• _WHAT YOU WILL DO_:
Everything from the first line of the records to the line containing "29: (91, 395, 1.47)", inclusive, is to be extracted exactly, and nothing more.

####

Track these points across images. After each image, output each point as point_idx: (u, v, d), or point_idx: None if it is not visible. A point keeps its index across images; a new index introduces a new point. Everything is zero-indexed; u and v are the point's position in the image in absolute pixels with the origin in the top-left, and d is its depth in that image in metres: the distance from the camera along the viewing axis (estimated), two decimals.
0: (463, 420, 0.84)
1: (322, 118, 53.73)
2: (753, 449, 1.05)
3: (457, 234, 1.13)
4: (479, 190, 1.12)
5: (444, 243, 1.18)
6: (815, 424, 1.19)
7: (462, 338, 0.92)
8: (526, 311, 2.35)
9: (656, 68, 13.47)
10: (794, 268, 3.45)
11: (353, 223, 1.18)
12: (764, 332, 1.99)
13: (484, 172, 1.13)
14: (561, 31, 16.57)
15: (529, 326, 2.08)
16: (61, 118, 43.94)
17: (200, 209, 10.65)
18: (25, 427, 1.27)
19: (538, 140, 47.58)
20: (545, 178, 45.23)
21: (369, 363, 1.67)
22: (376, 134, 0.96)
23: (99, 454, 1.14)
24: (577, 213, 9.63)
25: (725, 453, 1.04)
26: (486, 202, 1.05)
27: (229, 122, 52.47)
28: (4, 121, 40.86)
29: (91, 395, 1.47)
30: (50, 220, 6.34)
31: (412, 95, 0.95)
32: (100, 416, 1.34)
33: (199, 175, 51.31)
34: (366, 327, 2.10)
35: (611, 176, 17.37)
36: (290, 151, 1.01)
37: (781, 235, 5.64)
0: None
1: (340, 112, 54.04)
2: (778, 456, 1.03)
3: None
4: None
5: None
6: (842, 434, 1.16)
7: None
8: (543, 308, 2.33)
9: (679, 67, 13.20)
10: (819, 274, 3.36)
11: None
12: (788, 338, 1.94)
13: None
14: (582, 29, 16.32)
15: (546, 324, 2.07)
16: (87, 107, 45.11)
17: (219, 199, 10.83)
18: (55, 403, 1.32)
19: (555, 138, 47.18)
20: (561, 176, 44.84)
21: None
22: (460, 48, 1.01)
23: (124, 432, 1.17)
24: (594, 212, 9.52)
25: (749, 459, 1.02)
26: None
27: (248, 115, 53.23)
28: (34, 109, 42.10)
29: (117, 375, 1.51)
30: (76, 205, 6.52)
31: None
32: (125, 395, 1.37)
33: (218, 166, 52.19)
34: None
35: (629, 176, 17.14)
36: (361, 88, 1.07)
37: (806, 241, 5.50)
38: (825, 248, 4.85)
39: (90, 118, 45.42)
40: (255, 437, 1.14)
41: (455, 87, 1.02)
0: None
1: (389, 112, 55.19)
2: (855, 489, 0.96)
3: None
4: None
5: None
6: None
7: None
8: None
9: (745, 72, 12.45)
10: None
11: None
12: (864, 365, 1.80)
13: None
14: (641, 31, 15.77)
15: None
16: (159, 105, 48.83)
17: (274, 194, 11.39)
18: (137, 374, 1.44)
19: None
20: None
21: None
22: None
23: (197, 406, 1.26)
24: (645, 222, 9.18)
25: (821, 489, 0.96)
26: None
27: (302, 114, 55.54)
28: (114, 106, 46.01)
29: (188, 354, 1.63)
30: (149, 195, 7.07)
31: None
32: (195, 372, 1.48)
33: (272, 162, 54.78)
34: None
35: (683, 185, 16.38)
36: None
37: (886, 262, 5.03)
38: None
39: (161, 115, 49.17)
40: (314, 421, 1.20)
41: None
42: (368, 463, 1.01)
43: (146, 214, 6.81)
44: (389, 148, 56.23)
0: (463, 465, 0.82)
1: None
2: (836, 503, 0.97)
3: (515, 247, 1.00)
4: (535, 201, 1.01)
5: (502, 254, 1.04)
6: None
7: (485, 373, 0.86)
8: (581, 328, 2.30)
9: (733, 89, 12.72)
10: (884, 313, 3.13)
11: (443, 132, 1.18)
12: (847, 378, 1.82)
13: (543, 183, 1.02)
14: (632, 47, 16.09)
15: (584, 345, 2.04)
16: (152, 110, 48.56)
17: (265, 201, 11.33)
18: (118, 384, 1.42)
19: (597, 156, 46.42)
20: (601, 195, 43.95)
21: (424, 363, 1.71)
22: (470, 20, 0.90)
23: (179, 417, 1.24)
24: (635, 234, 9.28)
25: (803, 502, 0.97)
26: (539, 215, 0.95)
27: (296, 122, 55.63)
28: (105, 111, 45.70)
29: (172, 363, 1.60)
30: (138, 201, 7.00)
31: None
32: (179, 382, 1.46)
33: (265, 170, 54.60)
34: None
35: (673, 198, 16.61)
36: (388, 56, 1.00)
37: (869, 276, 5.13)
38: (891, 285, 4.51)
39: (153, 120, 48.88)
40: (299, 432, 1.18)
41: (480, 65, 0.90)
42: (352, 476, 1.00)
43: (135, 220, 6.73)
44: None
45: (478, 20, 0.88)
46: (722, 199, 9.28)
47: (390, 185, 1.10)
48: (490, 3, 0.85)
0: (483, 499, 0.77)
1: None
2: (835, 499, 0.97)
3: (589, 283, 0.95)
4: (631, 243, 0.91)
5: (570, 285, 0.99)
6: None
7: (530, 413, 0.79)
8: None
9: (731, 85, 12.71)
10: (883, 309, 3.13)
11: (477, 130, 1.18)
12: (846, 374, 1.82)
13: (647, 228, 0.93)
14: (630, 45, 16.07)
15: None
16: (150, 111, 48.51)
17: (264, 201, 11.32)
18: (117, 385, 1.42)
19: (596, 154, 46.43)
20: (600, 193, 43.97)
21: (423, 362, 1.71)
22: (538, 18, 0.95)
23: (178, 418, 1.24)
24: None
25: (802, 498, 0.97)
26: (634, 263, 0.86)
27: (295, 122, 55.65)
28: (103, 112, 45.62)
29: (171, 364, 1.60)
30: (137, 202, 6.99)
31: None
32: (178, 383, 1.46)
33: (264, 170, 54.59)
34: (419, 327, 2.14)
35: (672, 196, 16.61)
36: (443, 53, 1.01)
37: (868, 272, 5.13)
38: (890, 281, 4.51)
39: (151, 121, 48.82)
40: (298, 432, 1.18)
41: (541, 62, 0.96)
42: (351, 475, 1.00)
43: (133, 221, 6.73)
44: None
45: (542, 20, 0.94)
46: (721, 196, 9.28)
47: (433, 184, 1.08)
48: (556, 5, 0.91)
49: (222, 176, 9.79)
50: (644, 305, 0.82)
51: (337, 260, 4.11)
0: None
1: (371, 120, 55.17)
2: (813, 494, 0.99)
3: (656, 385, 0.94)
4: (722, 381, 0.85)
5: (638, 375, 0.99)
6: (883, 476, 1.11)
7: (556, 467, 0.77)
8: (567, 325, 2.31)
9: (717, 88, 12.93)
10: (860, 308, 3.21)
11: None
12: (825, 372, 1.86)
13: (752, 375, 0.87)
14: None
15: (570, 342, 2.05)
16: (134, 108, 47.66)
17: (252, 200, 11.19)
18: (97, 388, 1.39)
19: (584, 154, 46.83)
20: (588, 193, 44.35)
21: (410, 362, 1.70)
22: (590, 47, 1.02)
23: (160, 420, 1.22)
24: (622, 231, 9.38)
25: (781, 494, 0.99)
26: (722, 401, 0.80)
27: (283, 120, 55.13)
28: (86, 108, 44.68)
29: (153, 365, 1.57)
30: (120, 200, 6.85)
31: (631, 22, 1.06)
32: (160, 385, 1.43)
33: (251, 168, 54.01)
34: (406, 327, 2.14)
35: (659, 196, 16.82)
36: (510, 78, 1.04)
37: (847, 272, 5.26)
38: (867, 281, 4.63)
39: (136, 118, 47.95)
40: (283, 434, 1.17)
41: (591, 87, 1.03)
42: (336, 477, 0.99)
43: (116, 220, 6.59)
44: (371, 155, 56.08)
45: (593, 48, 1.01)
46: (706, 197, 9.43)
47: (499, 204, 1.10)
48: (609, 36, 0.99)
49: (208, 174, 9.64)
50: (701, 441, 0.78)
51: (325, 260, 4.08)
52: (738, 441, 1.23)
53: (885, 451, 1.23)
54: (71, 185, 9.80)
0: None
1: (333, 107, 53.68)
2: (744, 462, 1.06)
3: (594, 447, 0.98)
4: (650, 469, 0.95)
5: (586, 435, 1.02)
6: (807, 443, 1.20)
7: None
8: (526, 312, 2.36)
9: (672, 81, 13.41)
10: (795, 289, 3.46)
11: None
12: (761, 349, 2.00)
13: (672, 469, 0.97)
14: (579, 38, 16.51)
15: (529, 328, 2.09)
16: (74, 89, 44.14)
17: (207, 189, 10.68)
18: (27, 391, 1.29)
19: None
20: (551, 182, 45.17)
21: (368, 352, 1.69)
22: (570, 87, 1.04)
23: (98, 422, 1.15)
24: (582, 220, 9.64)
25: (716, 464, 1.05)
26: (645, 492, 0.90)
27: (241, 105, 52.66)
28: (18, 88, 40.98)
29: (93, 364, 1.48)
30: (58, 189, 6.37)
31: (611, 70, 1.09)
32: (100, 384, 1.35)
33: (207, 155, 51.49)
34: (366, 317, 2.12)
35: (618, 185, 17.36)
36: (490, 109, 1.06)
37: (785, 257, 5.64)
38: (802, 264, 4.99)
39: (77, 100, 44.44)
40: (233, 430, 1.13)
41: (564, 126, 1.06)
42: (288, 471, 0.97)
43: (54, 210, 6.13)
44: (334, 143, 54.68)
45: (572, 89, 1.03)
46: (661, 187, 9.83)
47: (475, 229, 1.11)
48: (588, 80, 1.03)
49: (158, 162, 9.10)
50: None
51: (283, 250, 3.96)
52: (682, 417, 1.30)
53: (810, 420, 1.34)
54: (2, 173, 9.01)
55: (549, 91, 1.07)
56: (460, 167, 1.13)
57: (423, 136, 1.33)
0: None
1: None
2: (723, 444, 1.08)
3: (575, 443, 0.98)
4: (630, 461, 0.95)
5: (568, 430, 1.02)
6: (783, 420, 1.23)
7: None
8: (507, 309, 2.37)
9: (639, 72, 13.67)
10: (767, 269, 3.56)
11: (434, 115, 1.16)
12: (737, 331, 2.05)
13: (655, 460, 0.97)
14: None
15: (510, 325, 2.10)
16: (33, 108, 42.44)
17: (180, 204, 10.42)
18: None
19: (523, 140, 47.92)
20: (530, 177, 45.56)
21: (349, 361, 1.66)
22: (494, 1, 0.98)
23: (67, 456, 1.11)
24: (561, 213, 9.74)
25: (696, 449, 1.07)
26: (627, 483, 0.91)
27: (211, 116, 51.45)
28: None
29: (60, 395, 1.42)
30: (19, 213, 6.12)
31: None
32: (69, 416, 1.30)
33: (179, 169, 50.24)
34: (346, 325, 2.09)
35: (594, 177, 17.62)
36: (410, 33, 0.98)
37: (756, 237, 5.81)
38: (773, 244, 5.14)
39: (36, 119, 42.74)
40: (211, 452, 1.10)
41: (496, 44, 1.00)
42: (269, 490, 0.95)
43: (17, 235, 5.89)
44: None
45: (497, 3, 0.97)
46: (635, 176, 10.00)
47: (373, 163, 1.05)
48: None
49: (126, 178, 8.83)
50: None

####

• _OUTPUT FOR THIS EXERCISE_:
Track these points across images. After each image, output each point as point_idx: (u, v, d), or point_idx: None if it is not visible. A point keeps its index across images; a new index introduces a new point. Everything is zero-indexed; u and v are the point's position in the image in absolute pixels with the origin in the top-left, and d is its depth in that image in metres: the distance from the camera along the viewing axis (estimated), two decimals.
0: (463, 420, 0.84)
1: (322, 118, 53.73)
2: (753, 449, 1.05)
3: (457, 234, 1.13)
4: (479, 190, 1.12)
5: (444, 243, 1.18)
6: (815, 424, 1.19)
7: (462, 338, 0.92)
8: (526, 311, 2.35)
9: (656, 68, 13.47)
10: (794, 268, 3.45)
11: (353, 223, 1.18)
12: (764, 332, 1.99)
13: (484, 172, 1.13)
14: (561, 31, 16.57)
15: (529, 326, 2.08)
16: (61, 118, 43.94)
17: (200, 209, 10.65)
18: (25, 427, 1.27)
19: (538, 140, 47.58)
20: (545, 178, 45.23)
21: (369, 363, 1.67)
22: (376, 134, 0.96)
23: (99, 454, 1.14)
24: (577, 213, 9.63)
25: (725, 453, 1.04)
26: (486, 202, 1.05)
27: (229, 122, 52.47)
28: (4, 121, 40.86)
29: (91, 395, 1.47)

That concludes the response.